Tang et al¹ conducted a large‑scale, population‑based prospective cohort study (enrolling 1371 participants with AP), which analyzed patient outcomes over an extended period since AP onset, and showed that men have a significantly increased risk of major CVD in comparison with women. The authors declared (and we confirmed this by examining the available scientific databases) that, to their knowledge, this is the first study to report the long‑term cardiovascular outcomes of patients with AP adjusted for sex. The authors presented findings that were consistent in a sensitivity analysis, which was limited to participants with AP, and showed a poorer prognosis in men with this disease. Their study highlights the need to improve current management strategies for patients with AP by taking into account their sex.
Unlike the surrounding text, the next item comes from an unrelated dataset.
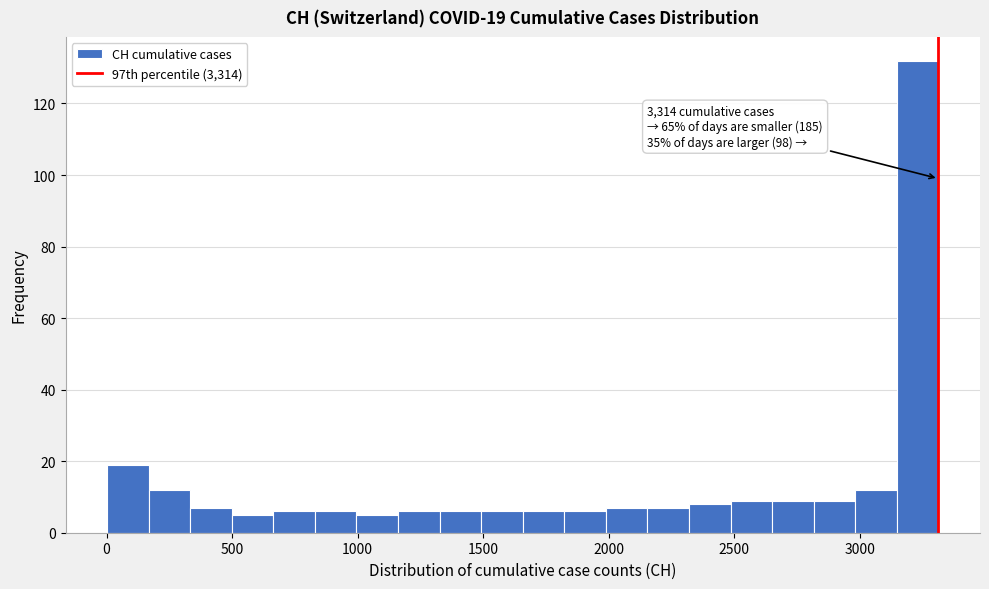

Around what value on the x-axis is the tallest bar? Give the approximate position of its centre, as read against the axis.

3250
In the discussion section, the authors reported that the limitations of their study included a lack of information on the etiology and severity of AP, as well as data on the potential presence of abnormal glucose metabolism that could lead to development of type 3c diabetes. The authors also noted that they were unable to obtain information about comorbidities of the AP patients and, therefore, could not assess the influence of other diseases, such as CVD, chronic obstructive pulmonary disease, or peripheral arterial disease that could influence the relationship between AP and CVD.¹

We believe that the authors satisfactorily compensated for the issue of monitoring abnormal glucose metabolism and diabetes (in multivariate models that adjusted for baseline diabetes). However, the other 2 limitations undoubtedly reduce the significance of the study results. According to the revised Atlanta classification, AP is categorized into 3 levels of severity: mild, moderately severe, and severe, depending on organ failure and local as well as systemic complications.¹³ Severe forms of AP have a bimodal temporal distribution of complications: early complications are a consequence of SIRS, which leads to multisystem failure (frequently involving the cardiovascular and cerebrovascular systems), while late complications are caused by superinfection of pancreatic and peripancreatic necrosis, leading to sepsis and late multiorgan failure (which often involve the cardiovascular and / or cerebrovascular systems). In contrast, mild and moderately severe forms of the disease typically have a mild clinical course with almost no significant complications (regardless of sex). Likewise, the percentage of (especially early) complications of AP is much higher in patients with comorbidities than in individuals without comorbidities. Given that both of these limitations (severity of AP and patient comorbidities) have a confounding effect on the study design, they to some extent relativize the obtained results that showed a significant influence of sex distribution on cardiovascular complications in AP.^3,4,14,15

However, despite the aforementioned limitations, this is a valuable study that highlights significant sex differences in cardiovascular outcomes in patients with AP, providing useful information for both science and clinical practice, and certainly deserving publication in a reputable journal. As the authors stated, future research, preferably randomized trials or prospective collaborative studies, is required to increase understanding of the underlying mechanisms driving these sex differences and to develop targeted interventions.